Je me souviens d’une salle où il y avait deux monochromes géants. Un vert et un rouge. Le vert était vendu au Ministère de la Culture français. Le rouge, non, il appartenait à une galerie huppée. Question innocente: pourquoi Jack Lang a-t-il choisi le tableau vert et non le rouge ?Y-a-t-il là quelque arrière-pensée électorale ?

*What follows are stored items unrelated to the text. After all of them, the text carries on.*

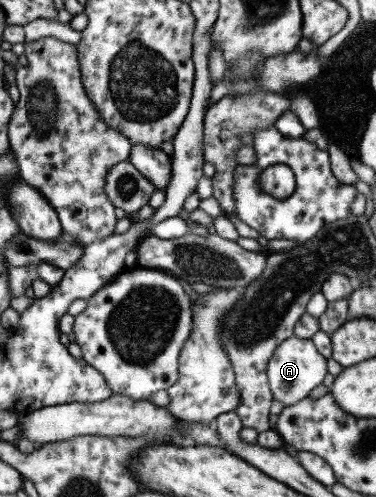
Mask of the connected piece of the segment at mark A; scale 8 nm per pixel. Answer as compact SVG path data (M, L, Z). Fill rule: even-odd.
M294 336L282 340L267 362L267 384L272 398L282 402L284 407L308 397L310 391L322 383L326 373L326 358L318 354L311 340Z

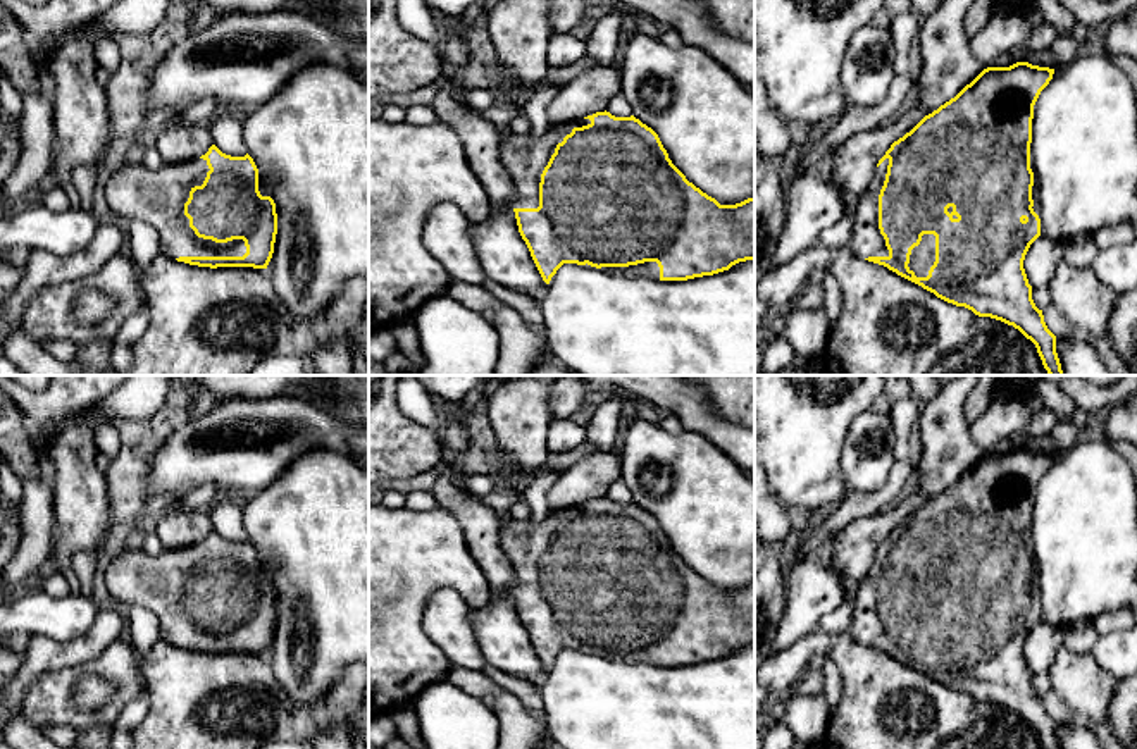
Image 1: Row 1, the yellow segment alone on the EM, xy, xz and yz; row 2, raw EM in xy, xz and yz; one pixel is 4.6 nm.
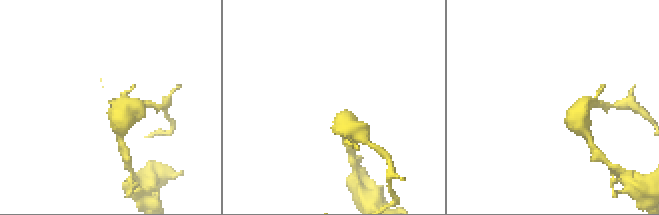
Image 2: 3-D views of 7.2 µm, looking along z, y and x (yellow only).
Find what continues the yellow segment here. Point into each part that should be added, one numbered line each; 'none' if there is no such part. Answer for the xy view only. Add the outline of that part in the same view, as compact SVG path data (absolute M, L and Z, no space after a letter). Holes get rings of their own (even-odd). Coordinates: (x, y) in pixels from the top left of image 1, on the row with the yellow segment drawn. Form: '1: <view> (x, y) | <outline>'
1: xy (157, 198) | M196 158L179 164L164 164L150 170L138 164L122 164L105 186L105 198L119 219L148 224L160 238L160 253L179 257L243 257L243 239L215 243L195 234L184 215L184 203L195 186L202 186L207 160Z

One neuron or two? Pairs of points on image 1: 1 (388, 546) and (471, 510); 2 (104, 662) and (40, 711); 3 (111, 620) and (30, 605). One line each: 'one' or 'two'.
1: two
2: one
3: two

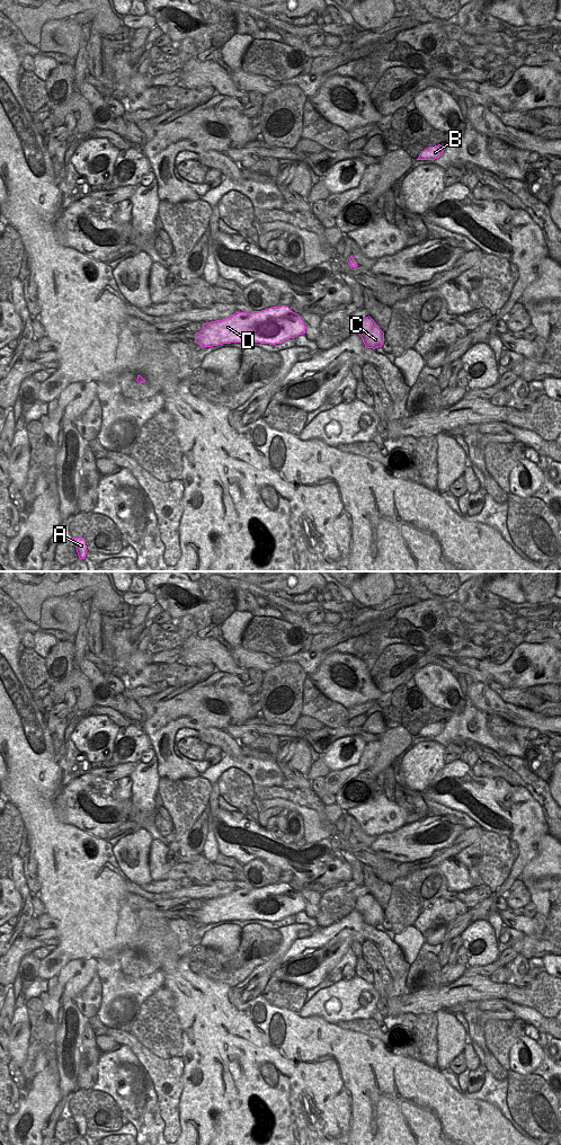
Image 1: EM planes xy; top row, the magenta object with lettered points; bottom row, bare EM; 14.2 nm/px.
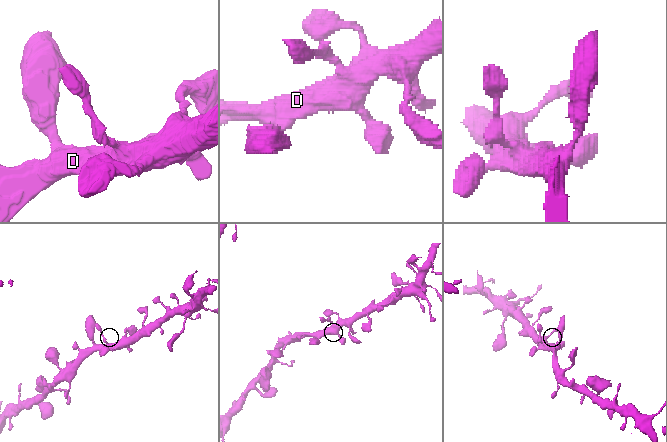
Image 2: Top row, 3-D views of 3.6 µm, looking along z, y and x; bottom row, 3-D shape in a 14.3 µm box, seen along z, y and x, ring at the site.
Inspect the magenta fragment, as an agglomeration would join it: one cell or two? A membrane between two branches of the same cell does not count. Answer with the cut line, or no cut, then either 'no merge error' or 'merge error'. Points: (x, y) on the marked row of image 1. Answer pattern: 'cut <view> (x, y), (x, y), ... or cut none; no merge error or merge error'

Dans le parc, devant, deux passants avaient sauté sur un pick-pocket et le plaquaient au sol en attendant, sans doute, la police. On s’est arrêtés, curieux. Marc a dit: «Est-ce que c’est une oeuvre d’art ?» J’étais très embêté. C’était possible, après tout, peut-être une oeuvre de la tendance dite événementielle toute droite issue de nos bons vieux happenings des années soixante. J’étais embêté, j’ai dit que je ne savais pas et qu’on pouvait parler d’autre chose, par exemple qu’on pourrait aller se loger à Göttingen, une de ces bonnes vieilles villes allemandes universitaires où on vous inculque encore l’amour de la logique et les paradoxes hégéliens dans des facultés parallèles. Ou encore qu’on pourrait manger une glace à la mandarine. Je me suis renseigné discrètement ensuite: le pickpocket, c’était un vrai et la police finalement était venue l’embarquer. C’était pas de l’art. C’est bête à dire: mais j’étais tout content !

Et puis on est partis à Göttingen…

C.F.

Claude Frochaux travaille aux Editions L’Age d’Homme. Il est l’auteur d’un pamphlet, Heidi ou le défi suisse, de quatre romans, dont Lausanne ou les sept paliers de la folie vient d’être réédité, et le plus savoureux: Aujourd’hui je ne vais pas à l’école.